If I understand correctly, it seems like the root problem here is that the orchestration is queuing transitions based on variant names, rather than the transitions themselves. Is there a plan to change this behavior so that dependent animations will queue regardless of the names in the future?

It seems to me like this should really be the default for any layout animations, and forcing them to run in parallel could be opt-in. Layout rules don't necessarily have compatible interpolation so the safe bet is to make them sequential. Like folding/unfolding origami without ripping the paper.

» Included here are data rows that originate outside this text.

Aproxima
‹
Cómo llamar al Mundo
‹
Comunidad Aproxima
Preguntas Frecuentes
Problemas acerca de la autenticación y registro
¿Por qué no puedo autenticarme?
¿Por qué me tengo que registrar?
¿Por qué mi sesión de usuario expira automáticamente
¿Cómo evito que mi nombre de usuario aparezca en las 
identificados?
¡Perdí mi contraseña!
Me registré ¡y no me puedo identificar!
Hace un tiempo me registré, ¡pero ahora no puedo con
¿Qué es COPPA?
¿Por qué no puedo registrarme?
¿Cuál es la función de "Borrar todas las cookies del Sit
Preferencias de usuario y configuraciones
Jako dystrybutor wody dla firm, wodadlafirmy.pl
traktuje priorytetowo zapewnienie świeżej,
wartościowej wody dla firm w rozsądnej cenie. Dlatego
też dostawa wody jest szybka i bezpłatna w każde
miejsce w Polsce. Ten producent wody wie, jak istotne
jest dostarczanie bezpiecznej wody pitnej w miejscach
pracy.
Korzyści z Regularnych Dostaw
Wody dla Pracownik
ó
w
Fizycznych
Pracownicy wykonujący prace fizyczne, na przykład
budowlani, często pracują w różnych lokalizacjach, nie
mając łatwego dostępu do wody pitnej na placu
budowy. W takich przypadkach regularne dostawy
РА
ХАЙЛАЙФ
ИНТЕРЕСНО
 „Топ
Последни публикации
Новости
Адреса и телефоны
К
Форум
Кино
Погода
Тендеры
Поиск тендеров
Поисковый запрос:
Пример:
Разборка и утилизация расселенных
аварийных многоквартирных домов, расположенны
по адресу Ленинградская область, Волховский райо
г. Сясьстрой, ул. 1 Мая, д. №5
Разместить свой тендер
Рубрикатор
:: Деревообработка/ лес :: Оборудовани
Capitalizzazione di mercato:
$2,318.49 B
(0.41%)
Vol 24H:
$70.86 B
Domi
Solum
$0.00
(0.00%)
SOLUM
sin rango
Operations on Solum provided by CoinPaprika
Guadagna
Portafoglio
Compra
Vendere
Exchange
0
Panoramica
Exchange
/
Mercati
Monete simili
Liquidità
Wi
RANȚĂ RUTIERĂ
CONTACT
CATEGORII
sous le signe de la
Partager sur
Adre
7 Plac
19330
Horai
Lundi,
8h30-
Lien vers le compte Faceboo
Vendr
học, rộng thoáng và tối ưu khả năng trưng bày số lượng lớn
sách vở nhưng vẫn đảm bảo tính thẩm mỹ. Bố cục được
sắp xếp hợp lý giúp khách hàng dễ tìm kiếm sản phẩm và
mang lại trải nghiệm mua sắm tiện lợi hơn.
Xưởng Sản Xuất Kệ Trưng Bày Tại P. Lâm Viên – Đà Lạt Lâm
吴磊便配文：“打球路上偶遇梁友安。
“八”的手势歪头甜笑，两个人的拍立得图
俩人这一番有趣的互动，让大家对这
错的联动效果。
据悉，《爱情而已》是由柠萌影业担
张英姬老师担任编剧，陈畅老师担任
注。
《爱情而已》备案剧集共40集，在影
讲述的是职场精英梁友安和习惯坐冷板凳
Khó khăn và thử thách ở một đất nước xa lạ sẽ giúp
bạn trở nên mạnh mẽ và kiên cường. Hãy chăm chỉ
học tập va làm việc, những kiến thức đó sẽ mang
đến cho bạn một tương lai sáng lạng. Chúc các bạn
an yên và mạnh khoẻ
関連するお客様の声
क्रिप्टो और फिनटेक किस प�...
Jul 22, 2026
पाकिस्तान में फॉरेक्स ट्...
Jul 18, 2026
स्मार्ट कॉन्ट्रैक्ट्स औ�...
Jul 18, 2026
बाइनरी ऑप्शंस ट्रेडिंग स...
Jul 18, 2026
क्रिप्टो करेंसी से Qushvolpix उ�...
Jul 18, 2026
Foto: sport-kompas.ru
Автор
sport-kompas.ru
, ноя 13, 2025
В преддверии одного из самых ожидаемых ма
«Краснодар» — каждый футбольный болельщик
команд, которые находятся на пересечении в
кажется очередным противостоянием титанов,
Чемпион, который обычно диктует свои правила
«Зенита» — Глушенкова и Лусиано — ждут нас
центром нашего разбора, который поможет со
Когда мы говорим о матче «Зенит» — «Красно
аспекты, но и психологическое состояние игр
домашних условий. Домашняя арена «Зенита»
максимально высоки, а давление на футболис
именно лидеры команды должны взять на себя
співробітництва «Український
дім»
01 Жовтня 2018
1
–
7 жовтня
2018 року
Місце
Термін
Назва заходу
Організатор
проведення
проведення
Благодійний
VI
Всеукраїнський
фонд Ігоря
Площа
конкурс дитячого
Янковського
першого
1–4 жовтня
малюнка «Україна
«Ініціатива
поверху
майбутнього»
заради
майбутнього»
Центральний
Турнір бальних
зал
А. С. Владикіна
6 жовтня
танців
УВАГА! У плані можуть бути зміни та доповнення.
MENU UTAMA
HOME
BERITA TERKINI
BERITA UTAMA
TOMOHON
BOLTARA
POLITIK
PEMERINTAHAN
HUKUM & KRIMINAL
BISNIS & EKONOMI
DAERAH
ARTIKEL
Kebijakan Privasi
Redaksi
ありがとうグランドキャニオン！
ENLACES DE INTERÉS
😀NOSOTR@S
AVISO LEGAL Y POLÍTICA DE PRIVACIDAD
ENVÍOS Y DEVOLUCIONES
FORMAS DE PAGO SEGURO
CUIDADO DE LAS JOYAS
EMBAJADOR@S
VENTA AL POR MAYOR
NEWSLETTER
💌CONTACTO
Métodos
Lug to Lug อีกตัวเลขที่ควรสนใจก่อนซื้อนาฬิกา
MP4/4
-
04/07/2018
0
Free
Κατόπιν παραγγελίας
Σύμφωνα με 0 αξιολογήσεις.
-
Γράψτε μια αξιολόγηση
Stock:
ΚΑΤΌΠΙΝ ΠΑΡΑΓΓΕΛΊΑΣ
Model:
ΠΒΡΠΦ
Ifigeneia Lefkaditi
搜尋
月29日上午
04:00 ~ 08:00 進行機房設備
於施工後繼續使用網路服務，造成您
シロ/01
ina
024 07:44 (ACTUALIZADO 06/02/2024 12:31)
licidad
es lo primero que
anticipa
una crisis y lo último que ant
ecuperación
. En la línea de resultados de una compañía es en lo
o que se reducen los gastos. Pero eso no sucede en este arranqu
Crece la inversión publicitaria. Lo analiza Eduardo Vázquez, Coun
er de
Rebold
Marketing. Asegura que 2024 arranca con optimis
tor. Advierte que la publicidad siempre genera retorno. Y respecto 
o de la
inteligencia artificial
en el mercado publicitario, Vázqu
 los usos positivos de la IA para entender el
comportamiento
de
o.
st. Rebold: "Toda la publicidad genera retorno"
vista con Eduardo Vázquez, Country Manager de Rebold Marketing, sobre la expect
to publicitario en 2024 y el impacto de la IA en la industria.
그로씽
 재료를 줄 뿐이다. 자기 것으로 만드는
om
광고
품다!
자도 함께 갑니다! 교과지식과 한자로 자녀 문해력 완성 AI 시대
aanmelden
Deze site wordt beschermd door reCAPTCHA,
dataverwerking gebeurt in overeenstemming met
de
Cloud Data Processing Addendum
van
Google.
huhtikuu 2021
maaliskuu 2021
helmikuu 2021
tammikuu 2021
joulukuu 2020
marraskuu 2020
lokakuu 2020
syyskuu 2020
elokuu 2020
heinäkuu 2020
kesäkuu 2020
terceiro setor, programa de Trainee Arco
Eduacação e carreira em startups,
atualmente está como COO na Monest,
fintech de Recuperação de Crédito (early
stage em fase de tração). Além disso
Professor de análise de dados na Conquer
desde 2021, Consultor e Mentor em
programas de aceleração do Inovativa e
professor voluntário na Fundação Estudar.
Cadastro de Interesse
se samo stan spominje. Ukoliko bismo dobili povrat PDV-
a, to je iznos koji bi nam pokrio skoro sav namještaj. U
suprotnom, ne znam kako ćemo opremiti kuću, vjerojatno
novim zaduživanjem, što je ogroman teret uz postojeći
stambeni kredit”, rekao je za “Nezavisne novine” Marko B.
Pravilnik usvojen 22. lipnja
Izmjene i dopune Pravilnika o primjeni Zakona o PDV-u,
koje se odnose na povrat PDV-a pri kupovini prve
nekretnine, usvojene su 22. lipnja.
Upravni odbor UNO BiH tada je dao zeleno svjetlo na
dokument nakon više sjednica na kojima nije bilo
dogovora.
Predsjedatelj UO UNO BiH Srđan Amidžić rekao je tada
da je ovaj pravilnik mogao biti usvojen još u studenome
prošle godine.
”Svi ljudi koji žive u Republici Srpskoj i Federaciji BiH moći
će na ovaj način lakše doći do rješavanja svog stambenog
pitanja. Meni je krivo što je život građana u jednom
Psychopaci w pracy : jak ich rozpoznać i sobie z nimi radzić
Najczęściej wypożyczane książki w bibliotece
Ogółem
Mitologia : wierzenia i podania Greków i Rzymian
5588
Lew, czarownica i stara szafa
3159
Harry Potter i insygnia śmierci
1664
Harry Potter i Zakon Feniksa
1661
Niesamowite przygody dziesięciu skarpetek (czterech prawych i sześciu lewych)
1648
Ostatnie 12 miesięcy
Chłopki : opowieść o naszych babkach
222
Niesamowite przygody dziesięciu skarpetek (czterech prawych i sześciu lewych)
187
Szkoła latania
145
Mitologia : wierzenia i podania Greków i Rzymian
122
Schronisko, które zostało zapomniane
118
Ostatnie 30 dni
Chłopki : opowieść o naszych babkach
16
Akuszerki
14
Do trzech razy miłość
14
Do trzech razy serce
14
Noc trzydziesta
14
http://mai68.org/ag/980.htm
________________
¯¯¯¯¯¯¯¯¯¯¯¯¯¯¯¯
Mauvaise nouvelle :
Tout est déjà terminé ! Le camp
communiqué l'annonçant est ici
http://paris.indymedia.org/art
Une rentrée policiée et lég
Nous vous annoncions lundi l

I think what I find odd about the API in its current form, is that if variant naming is apparently so fundamental to the orchestration, why are the other direct properties even allowed? It's sort of set up as a landmine to be able write things without variants and then find it breaks the whole orchstration model because naming was apparently important.

It's odd that names matter to begin with, but combine that with the names not being required, makes it really confusing.

For the record, the solution thebetternewt posted won't help if you're using AnimateSharedLayout. Doesn't seem there is any way to delay the exit transition for a layout element inside AnimateSharedLayout.

@InventingWithMonster Is there any workaround for this?